Satt und frohen Mutes verabschiedeten wir uns und nahmen die RN 9 nach Purmamarca. Zum Glück hatten wir keine kleinen Kinder dabei, die hätten sich den Magen leer gekotzt auf dieser zwar asphaltierten aber kurvenreichen Serpentinenstrecke. Wir fuhren durch grünen Regenwald. An einer Stelle gab es Bäume zu sehen, aus deren Ästen eine zweite Baumart wuchs. Und dann wieder bizarre Felsformationen.

Gegen 17 Uhr erreichten wir Purmamarca und erhielten eine Suite statt des gebuchten Doppelzimmers – die Saison war vorbei, in Argentinien hatte wieder die Schule angefangen – in einer von einer einheimischen Künstlerin gestalteten Unterkunft. Warme, erdverbundene Farben dominierten, gelb, orange, violett, braun, auf der Terrasse wuchs der süßeste Wein – es war ein Schlaraffenland.

Das Dorf selbst schien uns etwas künstlich, viele Restaurants, Läden und Stände mit Anden-Kunstwerk, alles auf Tourismus ausgelegt.

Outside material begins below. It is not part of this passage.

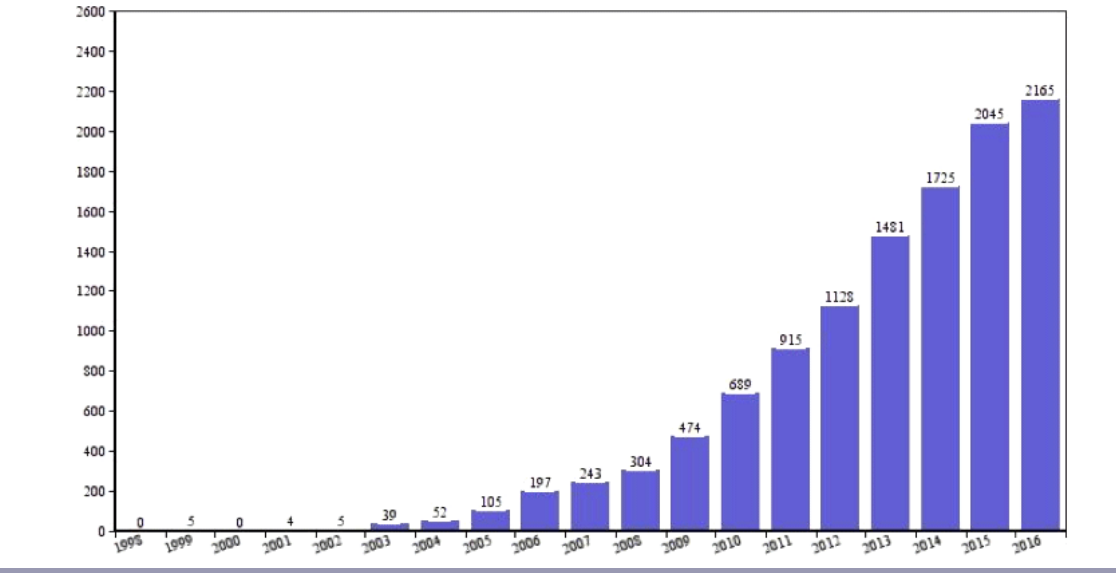
Fig. 2 . Publications related to social-ecological systems, covering the years 1998–2016. Source: Based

Einige Reiche verdienen sich eine goldene Nase und die Besitzlosen gucken in die Röhre, wie immer. Abends gingen wir in ein Restaurant, in dem es anscheinend mal ein Indio geschafft hatte: Der Laden brummte, es spielte eine Folklore-Gruppe und alle Besucher – aus Buenos Aires, aus Cordoba, aus Frankreich, aus Madrid, wir waren die einzigen Deutschen – heizten die Band an und machten eifrig mit. Ich habe mir mal wieder ein Steak einverleibt, es war ausgezeichnet. Dieter hatte sich Pollo supremo bestellt in Erwartung einer lokalen Hühnchenspezialität. Er bekam: ein Mailänder Schnitzel. Na sowas! Ihm hat es geschmeckt.